1. Call Credit Card Company and Bank right away. Luckily I had their numbers in my phone's contacts. They will ask you a few questions and you can check to make sure there were no charges on the cards yet. They will send you replacement cards.
//My credit card rep said 3-5 days. I will need to re-do my automatic bill-payment link
//ATM cards takes 7-10 days. Direct deposits are not affected since they go to your account, not your ATM card..

2. Call 911 to file a police report for stolen wallet. Before the police arrive, try to remember what was in the wallet and estimated values. When the police arrive, they will compile the list and ask when/where it happened. Keep in mind they may have other urgent business before visiting you. I think I waited 2 hours. They apologized by saying it was a busy night (including a shooting). Then you will be directed to call a number for the complaint report number in a few days. This number is important for insurance/etc.

3. Hopefully you have some important ID doc with you at home (I have my passport) and some cash at home. If not, bring your checkbook to your bank and withdraw money as needed.

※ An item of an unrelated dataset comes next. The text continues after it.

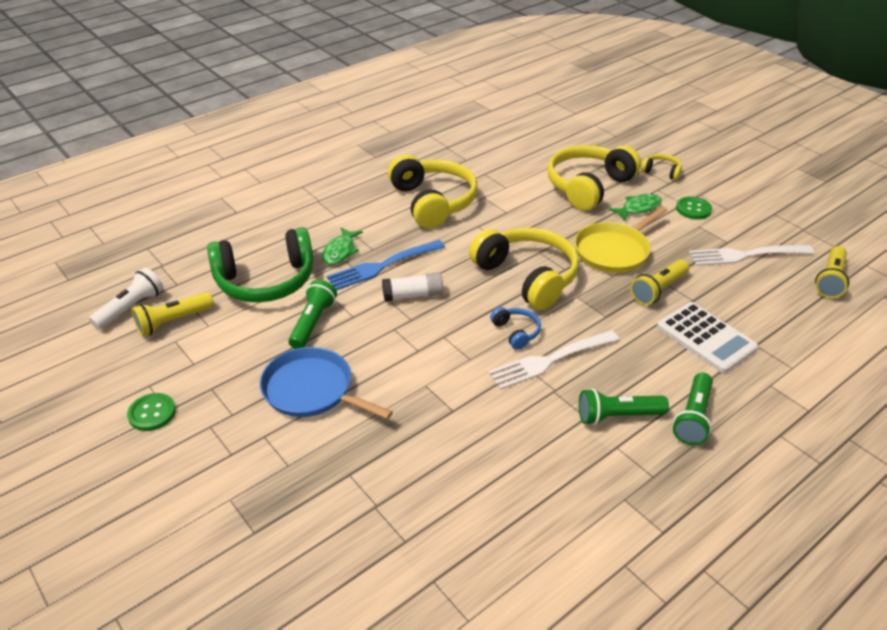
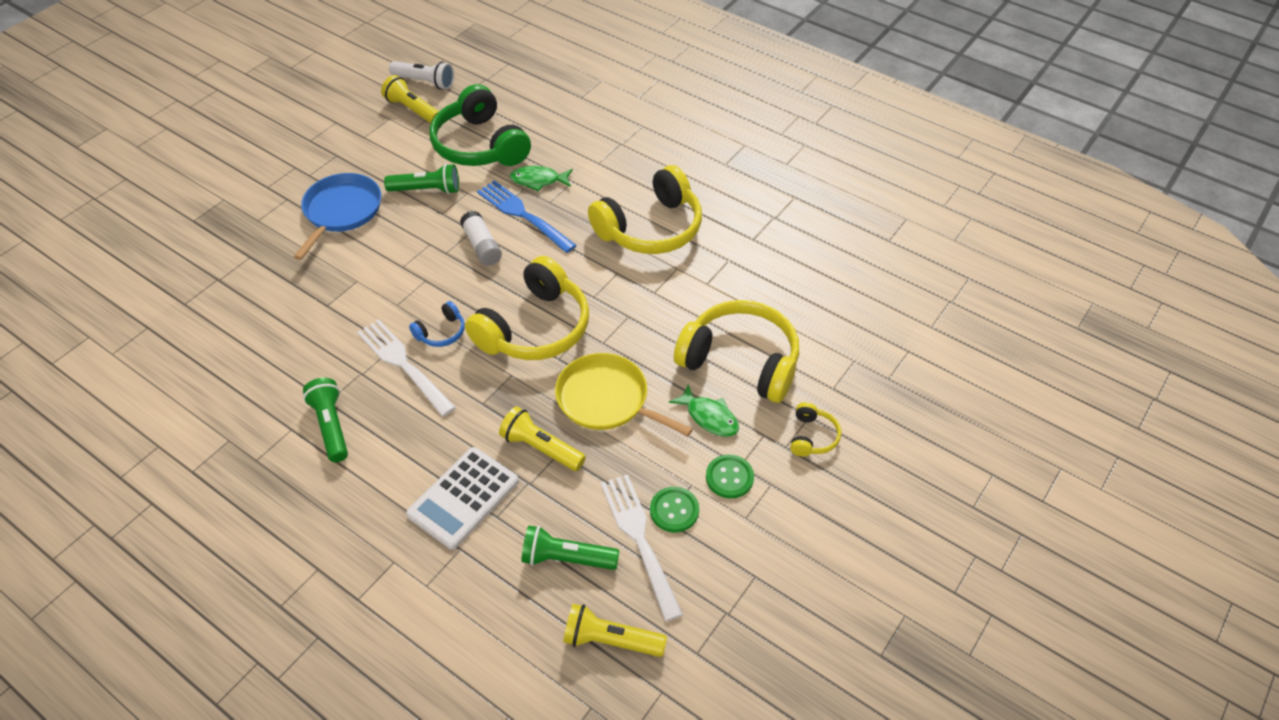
camera: 75 degrees right, 10 degrees up
green button [127,393,176,431] -> green button moved to [650,487,699,532]
green flashlight [673,373,713,445] -> green flashlight moved to [521,526,620,570]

4. Start the process to replace things:

1) credit card/atm card: call for mail replacement
2) insurance card: you can request mail replacement through their website (or call)
3) driver's license: yes, I have to go to the DMV again (groan...). Make sure you check with their ID rules. With my passport and bank statement I should be ok. Get in line, bring a book, pay the replacement fee. Be ready to be treated like a criminal just like everyone else, never mind your wallet was stolen and it was not your fault. Everywhere else people were sympathetic, here don't expect anyone to care.
4) library cards: While J. snickers that thieves do not read, I recommend locking your account to prevent people from borrowing CD/DVDs (late fees for those are outrageous!). Then pay the replacement fee for a new card. One library in the suburbs didn't even charge me because it was stolen. They were supernice!
5) subway card: Since I didn't buy the monthly (which had insurance if you pay with credit card), I probably won't get anything.
6) train tickets: Supposely I would get some refund if I provide them with the police report number. Train people are really bad. I need to investigate this in more detail. my credit card company said I may be able to dispute it. (update: yay got my credit card dispute done with most recent unused train ticket, other train tickets with some punches are probably gone arg.)

Lessons Learned:
1. put wallet in either front pocket of pants or in the big compartment of your backpack with a lot of other stuff on top of it.
2. carry less cash unless you're going out to eat etc. cash isn't recoverable. it's much easier to carry credit card/atm and cancel them quickly. I'm officially adopting the "a Twenty is Plenty" slogon. Especially if you pay most things with credit card, why would you need that much money?
3. put less money on transit subway cards unless you buy monthly. leave train tickets at home if you're only using it on weekends.

Other sites (just googlged)


st2128 said...

Great job in dealing with your frustration by developing a resolution and preparedness plan for everyone else.

Stargazer said...

I`m sorry that happened to you. But I agree with Steph, thank you for telling us! I hope your class and the summer is going well for you.